**TEXT FOR ANALYSIS:**

####

2015-03-11 Thread Tim Bell


 -Original Message-
 From: Jeremy Stanley [mailto:fu...@yuggoth.org]
 Sent: 11 March 2015 20:40
 To: OpenStack Development Mailing List (not for usage questions)
 Subject: Re: [openstack-dev] Avoiding regression in project governance
 
 On 2015-03-11 19:06:21 + (+), Tim Bell wrote:
 [...]
  I think we can make this work. Assuming more than N (to my mind 
  5 or so) deployments report they are using project X, we can say that
  this is used in production/POC/... and the number of
  nodes/hypervisors/etc.
 
  This makes it concrete and anonymous to avoid the fishing queries.
  It also allows our community to enter what they are doing in one place
  rather than answering multiple surveys. I am keen to avoid generic
  queries such as How many hypervisors are installed for public clouds
  using Xen but if we have an agreement that 5 avoids company
  identification, I feel this is feasible.
 [...]
 
 I'm mildly concerned that this adds a strong incentive to start gaming 
 responses
 to/participation in the user survey going forward, once it gets around that 
 you
 just need N people to take the survey and claim to be using this project in
 production so that it can get the coveted production-ready tag. I'm 
 probably a
 little paranoid and certainly would prefer to assume good faith on the part of
 everyone in our community, but as the community continues to grow that faith
 gets spread thinner and thinner.

####

**RECORDS FOR THIS EXERCISE:**
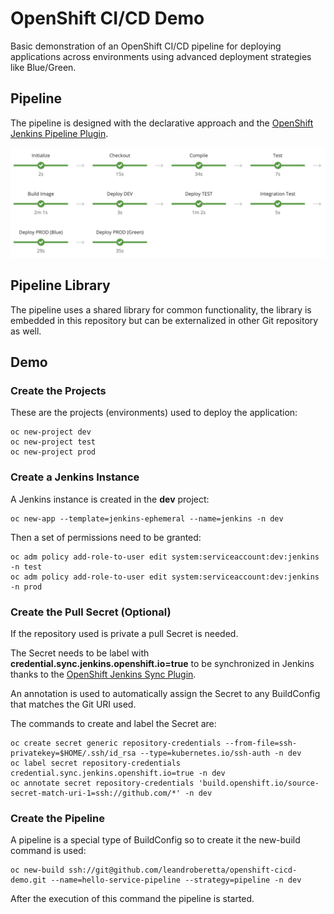 # OpenShift CI/CD Demo

Basic demonstration of an OpenShift CI/CD pipeline for deploying applications across environments using advanced deployment strategies like Blue/Green.

## Pipeline

The pipeline is designed with the declarative approach and the [OpenShift Jenkins Pipeline Plugin](https://github.com/openshift/jenkins-client-plugin).

![Pipeline](demo/images/pipeline.png)

## Pipeline Library

The pipeline uses a shared library for common functionality, the library is embedded in this repository but can be externalized in other Git repository as well.

## Demo

### Create the Projects

These are the projects (environments) used to deploy the application:

    oc new-project dev
    oc new-project test
    oc new-project prod
    
### Create a Jenkins Instance

A Jenkins instance is created in the **dev** project:

    oc new-app --template=jenkins-ephemeral --name=jenkins -n dev

Then a set of permissions need to be granted:

    oc adm policy add-role-to-user edit system:serviceaccount:dev:jenkins -n test
    oc adm policy add-role-to-user edit system:serviceaccount:dev:jenkins -n prod

### Create the Pull Secret (Optional)

If the repository used is private a pull Secret is needed.

The Secret needs to be label with **credential.sync.jenkins.openshift.io=true** to be synchronized in Jenkins thanks to the [OpenShift Jenkins Sync Plugin](https://github.com/openshift/jenkins-sync-plugin). 

An annotation is used to automatically assign the Secret to any BuildConfig that matches the Git URI used.

The commands to create and label the Secret are:

    oc create secret generic repository-credentials --from-file=ssh-privatekey=$HOME/.ssh/id_rsa --type=kubernetes.io/ssh-auth -n dev
    oc label secret repository-credentials credential.sync.jenkins.openshift.io=true -n dev
    oc annotate secret repository-credentials 'build.openshift.io/source-secret-match-uri-1=ssh://github.com/*' -n dev

### Create the Pipeline

A pipeline is a special type of BuildConfig so to create it the new-build command is used:

    oc new-build ssh://git@github.com/leandroberetta/openshift-cicd-demo.git --name=hello-service-pipeline --strategy=pipeline -n dev

After the execution of this command the pipeline is started.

####

**WHAT THIS EXERCISE ASKS:**
- 1) Answer these questions about the message on project governance:
(a) What subject line does the message carry?
(b) What value of N does Tim Bell propose, to his mind, for the number of deployments?
(c) What tag does Jeremy Stanley say respondents might try to obtain by gaming the user survey?
- 2) Reproduce the records from the line containing "The commands to" through the final line of the records, both included.
The records bear no relation to the message on project governance.

**COMPLETED EXERCISE:**
- 1)
(a) Re: [openstack-dev] Avoiding regression in project governance
(b) 5 or so
(c) The production-ready tag

- 2)
The commands to create and label the Secret are:

    oc create secret generic repository-credentials --from-file=ssh-privatekey=$HOME/.ssh/id_rsa --type=kubernetes.io/ssh-auth -n dev
    oc label secret repository-credentials credential.sync.jenkins.openshift.io=true -n dev
    oc annotate secret repository-credentials 'build.openshift.io/source-secret-match-uri-1=ssh://github.com/*' -n dev

### Create the Pipeline

A pipeline is a special type of BuildConfig so to create it the new-build command is used:

    oc new-build ssh://git@github.com/leandroberetta/openshift-cicd-demo.git --name=hello-service-pipeline --strategy=pipeline -n dev

After the execution of this command the pipeline is started.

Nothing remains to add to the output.